[Exercise prompt]
When you reproduce the entries below, keep each one exact and drop any pictures.

** Supplied material follows **

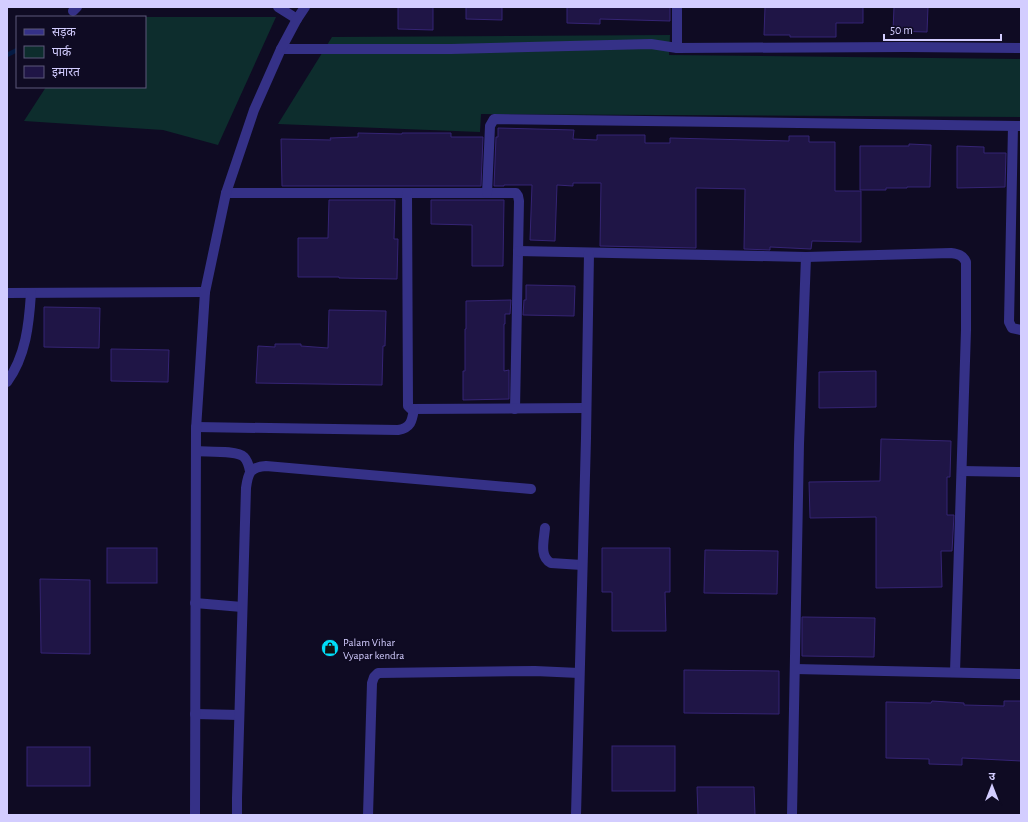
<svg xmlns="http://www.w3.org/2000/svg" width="1028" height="822" font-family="'Alegreya Sans','Noto Sans Devanagari',sans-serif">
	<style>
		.green { fill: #0d2d2d }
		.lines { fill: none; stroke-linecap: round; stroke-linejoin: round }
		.stream { stroke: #041a43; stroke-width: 4.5 }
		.building { fill: #1f1546; stroke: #352474 }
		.minor { stroke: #353187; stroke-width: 10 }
		.labels { text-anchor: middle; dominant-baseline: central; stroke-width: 4; stroke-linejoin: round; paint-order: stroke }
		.poi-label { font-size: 11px; fill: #d3cdff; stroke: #0f0b23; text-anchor: start }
	</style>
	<rect width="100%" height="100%" fill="#0f0b23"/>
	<g class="green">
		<polygon points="145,17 276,17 218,145 163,130 24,121 46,87 145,87"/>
		<polygon points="670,35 669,55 1021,59 1021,130 1020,117 481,114 480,132 278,124 332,37"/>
	</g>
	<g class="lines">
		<polyline class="stream" points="7,55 17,50"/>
	</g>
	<g class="building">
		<polygon points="398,7 433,7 433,30 398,29"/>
		<polygon points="466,7 502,7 502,20 466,19"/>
		<polygon points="567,7 670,7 670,21 600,19 600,24 567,23"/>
		<polygon points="765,7 863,7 863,23 836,23 836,37 790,37 790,35 764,35"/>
		<polygon points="894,7 928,7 927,32 893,31"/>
		<polygon points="498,128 574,130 573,139 597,140 597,135 645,135 645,143 670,143 670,138 789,141 789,136 809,136 809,142 835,142 835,191 861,191 861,242 812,241 811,249 770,247 770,250 744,249 745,189 696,188 696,248 600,246 601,183 573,183 573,186 557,185 555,241 530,240 532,185 504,185 504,186 494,186 496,137 498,137"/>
		<polygon points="358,133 402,134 402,133 451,133 451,137 483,137 481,186 282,186 281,139 331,140 330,138 358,137"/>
		<polygon points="909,144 931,145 930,187 907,187 907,188 886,188 886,190 860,190 860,146 909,146"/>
		<polygon points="957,146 984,147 984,153 1006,153 1005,187 957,188"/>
		<polygon points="329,200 395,200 394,239 398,239 397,279 339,278 339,277 298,277 298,238 328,238"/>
		<polygon points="431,200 504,200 503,266 472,266 472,225 431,224"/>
		<polygon points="526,285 575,286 574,316 523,315 524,300 526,300"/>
		<polygon points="511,300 510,314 505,314 505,324 504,324 504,371 509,370 509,399 463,400 463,371 465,371 465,329 466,329 466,301"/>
		<polygon points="44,307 100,308 99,348 44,347"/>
		<polygon points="329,310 386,311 385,346 383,346 382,385 256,383 258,346 275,347 275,344 301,344 301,346 328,348"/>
		<polygon points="111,349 169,350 168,382 111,381"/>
		<polygon points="876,371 876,407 819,408 819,372"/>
		<polygon points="881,439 951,441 950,477 947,477 947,515 954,515 952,551 941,551 942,587 876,588 876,517 810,518 809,482 880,481"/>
		<rect x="107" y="548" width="50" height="35"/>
		<polygon points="602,548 670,548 670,592 665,592 666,631 612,631 612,592 602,592"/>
		<polygon points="705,550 778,551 777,594 704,593"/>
		<polygon points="40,579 90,580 90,654 41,653"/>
		<polygon points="802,617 875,618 874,657 802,656"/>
		<polygon points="684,670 779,671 779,714 684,713"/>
		<polygon points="932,701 964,703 964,705 1004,706 1004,701 1021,701 1021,761 962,758 962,765 929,764 929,759 886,758 886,702 931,703"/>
		<rect x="612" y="746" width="63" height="45"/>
		<rect x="27" y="747" width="63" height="39"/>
		<polygon points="697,787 754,787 755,815 698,815"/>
	</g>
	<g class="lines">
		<g class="minor">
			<polyline points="278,7 297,19"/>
			<polyline points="677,7 677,48"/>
			<polyline points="73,11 77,7"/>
			<polyline points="281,49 451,49 651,44 677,48 906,47 1021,48"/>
			<polyline points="1013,126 1009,322 1012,328 1021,330"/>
			<polyline points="226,193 516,193 518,196 519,201 515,409"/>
			<polyline points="407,193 408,406 411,409 586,408"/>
			<polyline points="487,193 490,126 494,119 1021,126"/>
			<path d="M518,251L806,257L951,253C958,254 963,255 966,262V330L955,672"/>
			<polyline points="7,293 205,292"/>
			<path d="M7,382C26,356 29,324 31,293"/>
			<path d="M196,427L398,430C411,428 412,421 414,409"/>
			<path d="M196,451C206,452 237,450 244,457C248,461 249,466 250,471"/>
			<polyline points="962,471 1021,472"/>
			<path d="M545,528C544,540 539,557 551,563L582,565"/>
			<polyline points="195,603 242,607"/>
			<polyline points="795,669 1021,674"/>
			<polyline points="195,714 239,715"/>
			<polyline points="195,815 196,429 205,292 226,193 254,110 281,49 297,19 305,7"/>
			<path d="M237,815V798L246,488C248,473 250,467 266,466L531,489"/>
			<polyline points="368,815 372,683 374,677 378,673 535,671 579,673"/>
			<polyline points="576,815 586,438 589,253"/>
			<polyline points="792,815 799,444 806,257"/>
		</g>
	</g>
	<defs>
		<symbol id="shop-disc" viewBox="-11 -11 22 22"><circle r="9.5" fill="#00ddf8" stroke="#0f0b23"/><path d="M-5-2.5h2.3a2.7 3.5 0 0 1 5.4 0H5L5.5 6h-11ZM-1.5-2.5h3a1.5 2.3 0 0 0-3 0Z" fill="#111"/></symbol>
	</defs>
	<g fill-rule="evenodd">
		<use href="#shop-disc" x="320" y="638" width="20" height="20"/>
	</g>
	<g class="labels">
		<g class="poi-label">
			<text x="343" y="642">Palam Vihar<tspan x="343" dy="13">Vyapar kendra</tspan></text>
		</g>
	</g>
	<rect width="1028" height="822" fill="none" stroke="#d3cdff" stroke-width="16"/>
	<rect x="16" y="16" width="130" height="72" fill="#0f0b23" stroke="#5d597b"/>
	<rect x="24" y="29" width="20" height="6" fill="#353187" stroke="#5d597b"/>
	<text x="52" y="36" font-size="12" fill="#d3cdff">सड़क</text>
	<rect x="24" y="46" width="20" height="12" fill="#0d2d2d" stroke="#5d597b"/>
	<text x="52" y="56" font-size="12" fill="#d3cdff">पार्क</text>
	<rect x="24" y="66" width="20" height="12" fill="#1f1546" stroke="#5d597b"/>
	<text x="52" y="76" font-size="12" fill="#d3cdff">इमारत</text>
	<g transform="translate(992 786)" stroke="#0f0b23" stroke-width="3" paint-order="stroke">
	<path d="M0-3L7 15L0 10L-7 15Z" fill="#d3cdff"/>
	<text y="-6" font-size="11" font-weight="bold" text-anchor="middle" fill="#d3cdff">उ</text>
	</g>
	<path d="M884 34v6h117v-6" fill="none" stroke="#d3cdff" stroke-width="2"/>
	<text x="890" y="34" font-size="12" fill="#d3cdff" stroke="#0f0b23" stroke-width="3" paint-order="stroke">50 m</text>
</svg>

** End of Supplied material **

[Answer for this exercise]
<svg xmlns="http://www.w3.org/2000/svg" width="1028" height="822" font-family="'Alegreya Sans','Noto Sans Devanagari',sans-serif">
	<style>
		.green { fill: #0d2d2d }
		.lines { fill: none; stroke-linecap: round; stroke-linejoin: round }
		.stream { stroke: #041a43; stroke-width: 4.5 }
		.building { fill: #1f1546; stroke: #352474 }
		.minor { stroke: #353187; stroke-width: 10 }
		.labels { text-anchor: middle; dominant-baseline: central; stroke-width: 4; stroke-linejoin: round; paint-order: stroke }
		.poi-label { font-size: 11px; fill: #d3cdff; stroke: #0f0b23; text-anchor: start }
	</style>
	<rect width="100%" height="100%" fill="#0f0b23"/>
	<g class="green">
		<polygon points="145,17 276,17 218,145 163,130 24,121 46,87 145,87"/>
		<polygon points="670,35 669,55 1021,59 1021,130 1020,117 481,114 480,132 278,124 332,37"/>
	</g>
	<g class="lines">
		<polyline class="stream" points="7,55 17,50"/>
	</g>
	<g class="building">
		<polygon points="398,7 433,7 433,30 398,29"/>
		<polygon points="466,7 502,7 502,20 466,19"/>
		<polygon points="567,7 670,7 670,21 600,19 600,24 567,23"/>
		<polygon points="765,7 863,7 863,23 836,23 836,37 790,37 790,35 764,35"/>
		<polygon points="894,7 928,7 927,32 893,31"/>
		<polygon points="498,128 574,130 573,139 597,140 597,135 645,135 645,143 670,143 670,138 789,141 789,136 809,136 809,142 835,142 835,191 861,191 861,242 812,241 811,249 770,247 770,250 744,249 745,189 696,188 696,248 600,246 601,183 573,183 573,186 557,185 555,241 530,240 532,185 504,185 504,186 494,186 496,137 498,137"/>
		<polygon points="358,133 402,134 402,133 451,133 451,137 483,137 481,186 282,186 281,139 331,140 330,138 358,137"/>
		<polygon points="909,144 931,145 930,187 907,187 907,188 886,188 886,190 860,190 860,146 909,146"/>
		<polygon points="957,146 984,147 984,153 1006,153 1005,187 957,188"/>
		<polygon points="329,200 395,200 394,239 398,239 397,279 339,278 339,277 298,277 298,238 328,238"/>
		<polygon points="431,200 504,200 503,266 472,266 472,225 431,224"/>
		<polygon points="526,285 575,286 574,316 523,315 524,300 526,300"/>
		<polygon points="511,300 510,314 505,314 505,324 504,324 504,371 509,370 509,399 463,400 463,371 465,371 465,329 466,329 466,301"/>
		<polygon points="44,307 100,308 99,348 44,347"/>
		<polygon points="329,310 386,311 385,346 383,346 382,385 256,383 258,346 275,347 275,344 301,344 301,346 328,348"/>
		<polygon points="111,349 169,350 168,382 111,381"/>
		<polygon points="876,371 876,407 819,408 819,372"/>
		<polygon points="881,439 951,441 950,477 947,477 947,515 954,515 952,551 941,551 942,587 876,588 876,517 810,518 809,482 880,481"/>
		<rect x="107" y="548" width="50" height="35"/>
		<polygon points="602,548 670,548 670,592 665,592 666,631 612,631 612,592 602,592"/>
		<polygon points="705,550 778,551 777,594 704,593"/>
		<polygon points="40,579 90,580 90,654 41,653"/>
		<polygon points="802,617 875,618 874,657 802,656"/>
		<polygon points="684,670 779,671 779,714 684,713"/>
		<polygon points="932,701 964,703 964,705 1004,706 1004,701 1021,701 1021,761 962,758 962,765 929,764 929,759 886,758 886,702 931,703"/>
		<rect x="612" y="746" width="63" height="45"/>
		<rect x="27" y="747" width="63" height="39"/>
		<polygon points="697,787 754,787 755,815 698,815"/>
	</g>
	<g class="lines">
		<g class="minor">
			<polyline points="278,7 297,19"/>
			<polyline points="677,7 677,48"/>
			<polyline points="73,11 77,7"/>
			<polyline points="281,49 451,49 651,44 677,48 906,47 1021,48"/>
			<polyline points="1013,126 1009,322 1012,328 1021,330"/>
			<polyline points="226,193 516,193 518,196 519,201 515,409"/>
			<polyline points="407,193 408,406 411,409 586,408"/>
			<polyline points="487,193 490,126 494,119 1021,126"/>
			<path d="M518,251L806,257L951,253C958,254 963,255 966,262V330L955,672"/>
			<polyline points="7,293 205,292"/>
			<path d="M7,382C26,356 29,324 31,293"/>
			<path d="M196,427L398,430C411,428 412,421 414,409"/>
			<path d="M196,451C206,452 237,450 244,457C248,461 249,466 250,471"/>
			<polyline points="962,471 1021,472"/>
			<path d="M545,528C544,540 539,557 551,563L582,565"/>
			<polyline points="195,603 242,607"/>
			<polyline points="795,669 1021,674"/>
			<polyline points="195,714 239,715"/>
			<polyline points="195,815 196,429 205,292 226,193 254,110 281,49 297,19 305,7"/>
			<path d="M237,815V798L246,488C248,473 250,467 266,466L531,489"/>
			<polyline points="368,815 372,683 374,677 378,673 535,671 579,673"/>
			<polyline points="576,815 586,438 589,253"/>
			<polyline points="792,815 799,444 806,257"/>
		</g>
	</g>
	<defs>
		<symbol id="shop-disc" viewBox="-11 -11 22 22"><circle r="9.5" fill="#00ddf8" stroke="#0f0b23"/><path d="M-5-2.5h2.3a2.7 3.5 0 0 1 5.4 0H5L5.5 6h-11ZM-1.5-2.5h3a1.5 2.3 0 0 0-3 0Z" fill="#111"/></symbol>
	</defs>
	<g fill-rule="evenodd">
		<use href="#shop-disc" x="320" y="638" width="20" height="20"/>
	</g>
	<g class="labels">
		<g class="poi-label">
			<text x="343" y="642">Palam Vihar<tspan x="343" dy="13">Vyapar kendra</tspan></text>
		</g>
	</g>
	<rect width="1028" height="822" fill="none" stroke="#d3cdff" stroke-width="16"/>
	<rect x="16" y="16" width="130" height="72" fill="#0f0b23" stroke="#5d597b"/>
	<rect x="24" y="29" width="20" height="6" fill="#353187" stroke="#5d597b"/>
	<text x="52" y="36" font-size="12" fill="#d3cdff">सड़क</text>
	<rect x="24" y="46" width="20" height="12" fill="#0d2d2d" stroke="#5d597b"/>
	<text x="52" y="56" font-size="12" fill="#d3cdff">पार्क</text>
	<rect x="24" y="66" width="20" height="12" fill="#1f1546" stroke="#5d597b"/>
	<text x="52" y="76" font-size="12" fill="#d3cdff">इमारत</text>
	<g transform="translate(992 786)" stroke="#0f0b23" stroke-width="3" paint-order="stroke">
	<path d="M0-3L7 15L0 10L-7 15Z" fill="#d3cdff"/>
	<text y="-6" font-size="11" font-weight="bold" text-anchor="middle" fill="#d3cdff">उ</text>
	</g>
	<path d="M884 34v6h117v-6" fill="none" stroke="#d3cdff" stroke-width="2"/>
	<text x="890" y="34" font-size="12" fill="#d3cdff" stroke="#0f0b23" stroke-width="3" paint-order="stroke">50 m</text>
</svg>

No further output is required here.